Ele parecia ter extraordinários
exercícios de resignação à vontade de Deus. Certa vez, ele me contou que “Tinha
ansiado pelo derramamento do Espírito Santo de Deus e pelos tempos gloriosos da
Igreja e esperado a sua proximidade; e desejaria viver para promover a religião
nesta época, se essa tivesse sido a vontade de Deus.” “Mas”, disse ele, “estou
propenso que as coisas sejam como são; nem por dez mil mundos eu não teria a
escolha de fazer sozinho.”
Com frequência ele falava dos
diferentes tipos de vontade de morrer, e mencionava como algo ignóbil e vil a
vontade de morrer, por estar propenso a morrer só para se livrar da dor, ou ir
para o céu a fim de receber honra e promoção. Seu desejo da morte parecia ser
de um tipo totalmente diferente e para fins mais nobres. Quando foi tomado pela
primeira vez com um dos últimos e mais fatais sintomas da doença, ele disse:
“Agora o tempo glorioso está chegando! Almejei servir a Deus perfeitamente e
Deus satisfará esse desejo.” Uma vez ou outra na fase final de sua enfermidade,
ele articulou estas expressões: “Meu céu é agradar a Deus, glorificá-lo, dar
tudo a Ele e ser dedicado completamente à sua glória. Este é o céu que desejo,
esta é a minha religião, esta é a minha felicidade e sempre foi, desde que
supus ter a verdadeira religião. Todos os que são dessa religião me encontrarão
no céu.” “Eu não vou para o céu para ser promovido, mas para dar honra a Deus.

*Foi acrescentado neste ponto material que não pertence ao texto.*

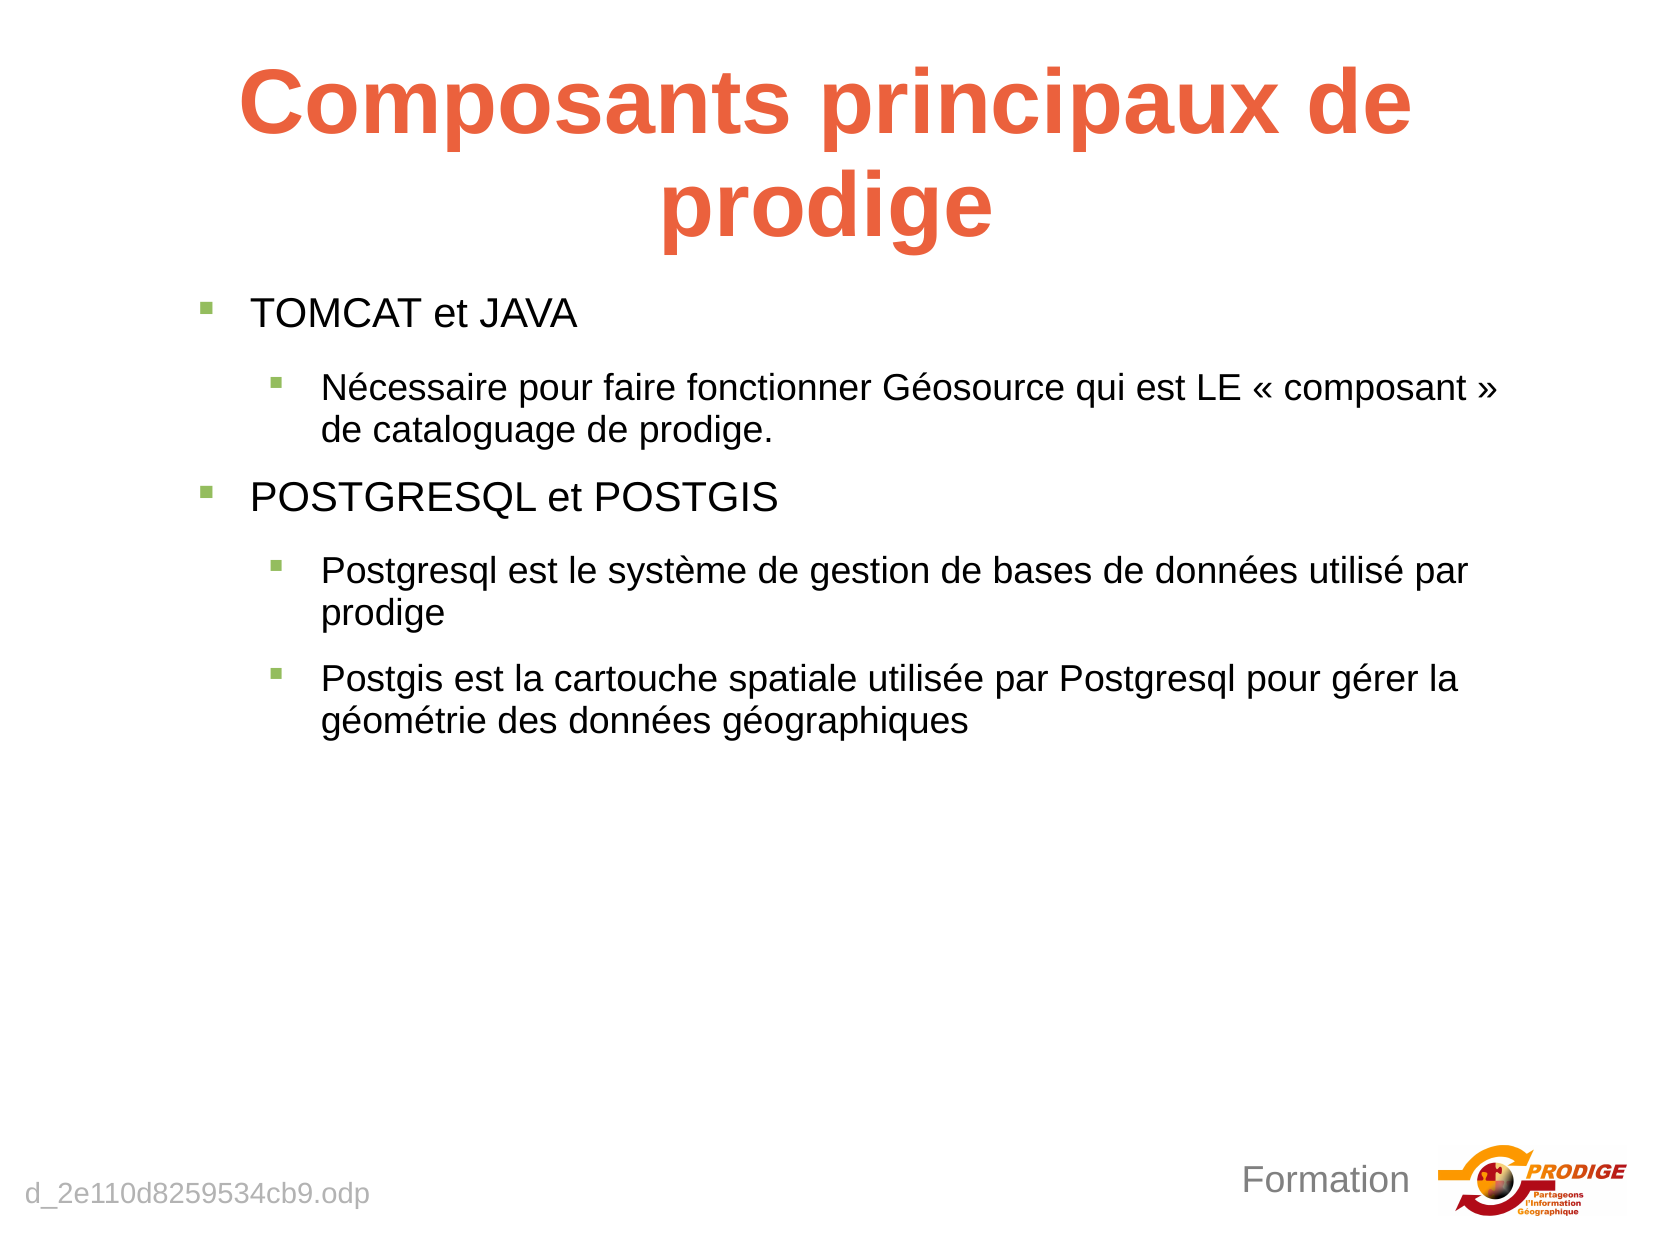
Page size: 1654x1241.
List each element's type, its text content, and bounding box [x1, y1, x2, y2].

picture [1438, 1145, 1627, 1216]
title Composants principaux de prodige [82, 49, 1571, 257]
list TOMCAT et JAVA Nécessaire pour faire fonctionner Géosource qui est LE « composant » de cataloguage de prodige. POSTGRESQL et POSTGIS Postgresql est le système de gestion de bases de données utilisé par prodige Postgis est la cartouche spatiale utilisée par Postgresql pour gérer la géométrie des données géographiques [179, 290, 1509, 1094]
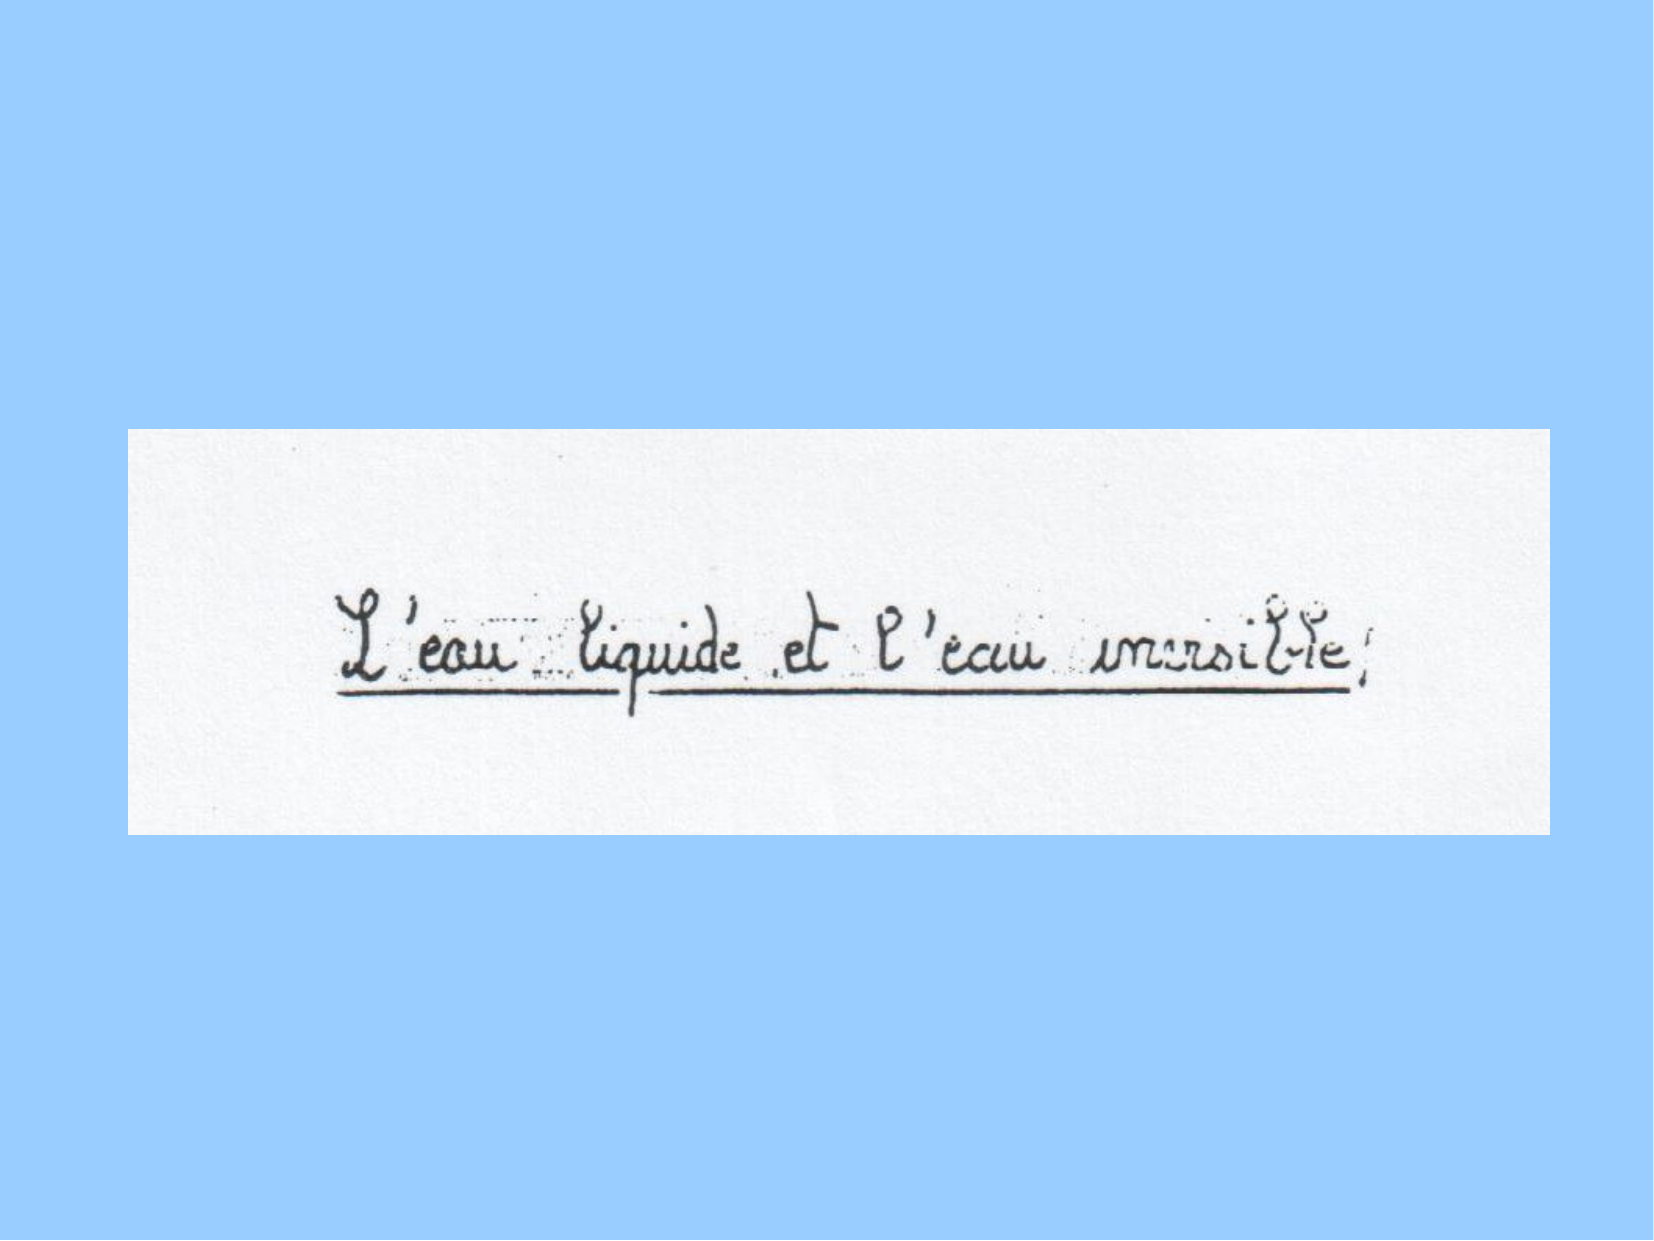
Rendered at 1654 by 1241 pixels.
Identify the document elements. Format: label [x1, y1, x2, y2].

É de pouca importância onde serei posicionado no céu, se tenho um assento alto
ou baixo, mas vou amar, agradar e glorificar a Deus. Se eu tivesse mil almas,
se elas valessem algo, eu as daria todas a Deus. Mas não tenho nada a oferecer
quando tudo terminar.”
Depois
que seu estado o deixou tão prostrado que já não tinha a menor esperança de
recuperação, sua mente vislumbrou o futuro com zelosa preocupação pela
prosperidade da Igreja de Deus na terra. É mais do que evidente que isto é
proveniente de um amor puro e desinteressado de Cristo e um desejo de sua
glória. A prosperidade de Sião era um tema no qual ele se demorava muito e do
qual muito falava, e cada vez mais assim que a morte se aproximava dele. Quando
estava perto do fim, ele me contou que nunca, em toda a vida, teve a mente
induzida a desejos e orações sérias pelo florescimento do Reino de Cristo na terra,
quanto desde que ficou extremamente prostrado em Boston. Ele parecia se
perguntar por que os ministros e as pessoas não manifestavam mais a disposição
de orar pelo desenvolvimento da religião por todo o mundo.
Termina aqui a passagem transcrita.